#### INSTRUCTIONS TO FOLLOW
Where a line below contains "lost", count it. Reply with the total only.
-- Opening Marker --
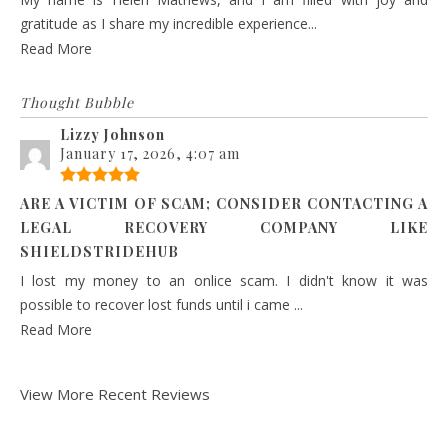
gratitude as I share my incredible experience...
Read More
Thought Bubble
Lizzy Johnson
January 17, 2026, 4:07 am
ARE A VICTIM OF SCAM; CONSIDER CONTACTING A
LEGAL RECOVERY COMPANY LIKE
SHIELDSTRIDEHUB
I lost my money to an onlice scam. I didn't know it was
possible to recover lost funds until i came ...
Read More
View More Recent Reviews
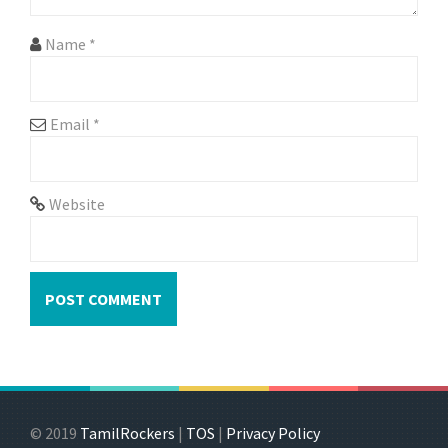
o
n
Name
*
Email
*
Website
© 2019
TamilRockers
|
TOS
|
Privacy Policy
-- Closing Marker --
#### EXERCISE RESULT
2